*** Opening PASSAGE ***

DeathAndPain wrote:
#1: Where should you make the decisions about the remaining things we want control over
Both at empire and planetary level, I suggest. Leave the decision to the player. In the early game, when you have only 2 or 3 planets, you want to squeeze the optimum out of them and full control on the micromanagement level (which is already reduced by the fact that we are degenerating buildings into a infrastructiometer). Later on with growing empire size, you will not be able to control every single planet, so you issue your orders on the imperial level and the CPU assigns them to planetary queues. You may, however, have a few "favourite" planets that you feel worthy of keeping your continued personal attention (e.g. your home world).
I'll just rehash the argument against that option (of both options simultaneously) : in a competitive context (multiplayer, overwhelming cheating AI), enabling micromanagement effectively force the player to do micromanagement, else he won't as efficient as he can be (hence being at a disadvantage).
So, while having both option may provide the most fun factor (empowering the player while not forcing him to do the chore of micromanagement), it is always a losing strategy to neglect micromanagement when you can do it.
DeathAndPain wrote:
Absolutely no!
A friendly advice, don't be so vindicative. Readers will assume you are upset and will stop reading carefully. Then they will "read between the lines" lots of things you never meant and give you a bad reputation. From there it will spiral up to the point where they won't even read you post, just reply to the sub-text they interpreted the last time they read what you wrote.

*** Closing PASSAGE ***
*** Opening THE DATA ***

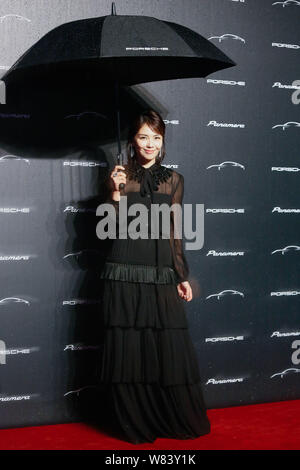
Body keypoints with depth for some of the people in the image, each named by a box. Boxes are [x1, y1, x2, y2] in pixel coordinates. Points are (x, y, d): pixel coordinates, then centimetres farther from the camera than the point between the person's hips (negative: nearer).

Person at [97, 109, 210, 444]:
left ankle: (180, 422, 19)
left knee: (170, 346, 2)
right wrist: (115, 193, -14)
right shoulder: (121, 177, 4)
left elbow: (174, 231, 10)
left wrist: (182, 276, 6)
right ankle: (137, 426, 15)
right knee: (128, 348, 1)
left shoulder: (173, 180, 10)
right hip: (125, 274, -1)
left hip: (161, 273, 2)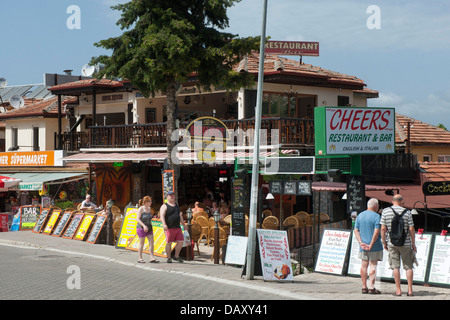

*** Closing THE DATA ***

**INSTRUCTIONS**
[1] In the forum discussion about micromanagement, translate the following sentence into Spanish: "Later on with growing empire size, you will not be able to control every single planet, so you issue your orders on the imperial level and the CPU assigns them to planetary queues."
[2] Write the next part of the forum discussion about micromanagement in empire and planetary decisions, beginning after its last sentence.

**ANSWERS PER TASK**
[1] Más adelante, a medida que crece el tamaño del imperio, no podrás controlar cada planeta por separado, así que das tus órdenes a nivel imperial y la CPU las asigna a las colas planetarias.

[2]
Try donning an affable composure, you will certainly be more successful than trying to shake those you don't agree with using short exclamations. Mind I'm not implying your post could be summed up with this short exclamation.
DeathAndPain wrote:
While avoiding excessive micromanagement is a noble goal, we should make sure we do not reduce the game to a primitive level. The game must have its complexity, particularly since only complexity allows different valid choices, so our goal must not be to take away complexity, but to make it manageable.
It is all a question of priority, preference and democracy. Right now, the abstration flavour is all the rage.
DeathAndPain wrote:
I think we should adopt a good idea from MoO2: "rally" lanes. Have your ships produced at a certain planet, and that is where it pops up when it is complete. You preset MoO2-type rally lanes that immediately send the new ship to a planet of your choice (so that you need not micro every new ship). You will normally direct most of your output to one planet where you rally your new ships in order to form a fleet. You can, however, decide to have two or three rally points in order to defend key spots or create multiple attacking armies.
I think this falls into my idea of macrotool that I'm currently pushing (this use case would use ship order before creation and maybe multiple destinations).
http://www.freeorion.org/forum/viewtopic.php?t=733DeathAndPain wrote:
Everything else does not make much sense anyway. A ship is not an abstract thing; it must be produced somewhere, even if distant planets help by supplying pre-mounted parts or sending workers and equipment. And I do not see why a ship that has been produced at the most distant edge of your empire should pop up at the other edge of your empire once it has been completed, but has to travel normally afterwards if for some reason it desires to fly back to its origin.
It seems to me that you definition of "making sense" rely on a realistic element. While I value reality as a coherent and intuitive system, here reality alone is deemed "irrelevant" (as Aquitaine put it, "the proper phrasing would be 'it's realistic, so it's irrelevant.'") There is surprising strategical consequences to global production, but throwing global production away may not be the only solution. Wait and see.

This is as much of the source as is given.